I use 100% Cherry/Hickory pellets in my New Pellet Pro Smoker.  I don't use blended pellets.

At temps above 225°, pellet smokers don't produce much smoke.  I threw in one of my AMNPS to add extra smoke to my latest Stuffed pork Roast Post.  The flavor was fantastic!

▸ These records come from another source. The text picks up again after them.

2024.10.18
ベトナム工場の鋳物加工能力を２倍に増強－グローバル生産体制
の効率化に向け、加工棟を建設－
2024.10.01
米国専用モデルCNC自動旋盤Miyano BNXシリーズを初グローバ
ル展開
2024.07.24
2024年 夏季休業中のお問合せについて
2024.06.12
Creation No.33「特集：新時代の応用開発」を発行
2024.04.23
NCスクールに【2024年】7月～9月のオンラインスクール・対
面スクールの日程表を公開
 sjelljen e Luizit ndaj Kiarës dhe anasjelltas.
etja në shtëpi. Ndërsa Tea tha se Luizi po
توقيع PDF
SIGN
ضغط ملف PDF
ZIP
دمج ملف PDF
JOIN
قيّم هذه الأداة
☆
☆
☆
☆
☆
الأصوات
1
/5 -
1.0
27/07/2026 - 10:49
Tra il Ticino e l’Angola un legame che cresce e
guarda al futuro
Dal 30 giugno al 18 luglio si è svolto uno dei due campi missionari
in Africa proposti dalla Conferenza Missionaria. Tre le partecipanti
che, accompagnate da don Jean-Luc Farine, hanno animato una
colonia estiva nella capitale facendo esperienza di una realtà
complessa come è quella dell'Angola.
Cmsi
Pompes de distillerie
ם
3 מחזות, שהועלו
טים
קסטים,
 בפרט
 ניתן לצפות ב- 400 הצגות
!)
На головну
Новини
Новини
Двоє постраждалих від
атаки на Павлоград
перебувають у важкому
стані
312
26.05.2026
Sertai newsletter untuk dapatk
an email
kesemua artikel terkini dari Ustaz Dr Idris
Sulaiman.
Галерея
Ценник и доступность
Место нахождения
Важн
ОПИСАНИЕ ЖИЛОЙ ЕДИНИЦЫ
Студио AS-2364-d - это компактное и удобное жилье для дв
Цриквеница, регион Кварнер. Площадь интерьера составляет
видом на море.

PM me if you're interested in larger quantities of pellets.  If you can get a few guys together and split a pallet, you save a lot of $$$.

Todd

How's This For A Smokin' Traeger?


----------



## tromaron (Nov 2, 2011)

Todd's "Perfect Mix" (Hickory, Cherry, Maple, Apple) is incredible!!!


----------



## tjohnson (Nov 2, 2011)

TromaRon said:


> Todd's "Perfect Mix" (Hickory, Cherry, Maple, Apple) is incredible!!!




It is a very good mix.

Most of my original testing on the AMNPS was done with Perfect Mix Pellets

You get GREAT smoke flavor, but no "Bite" like like your can get with 100% Hickory.

ENJOY!

Todd


----------



## nwdave (Nov 2, 2011)

TJohnson said:


> It is a very good mix.
> 
> Most of my original testing on the AMNPS was done with Perfect Mix Pellets
> 
> ...


I'm sure you've said it before, but I'll ask anyway:  Is it safe to presume the Perfect Mix composition is basically equal parts of each?  Then you tinker with the composition to tailor the "flavor" to your taste?


----------



## jc1947 (Nov 2, 2011)

rayjn said:


> Just a thought about my experience with pellets.......... I purchased the AMNPS from Todd and that baby works. You use the pure wood pellets for the smoke flavor . Works great in the MES.  Todd is great to deal with. The best customer service since the 60's.  Maybe Todd could find the best blend for pellet grills and offer them.


*Rayin, I agree 1000%! Without a doubt Todd is the best vendor I have seen in 40 years!*

*JC1947*


----------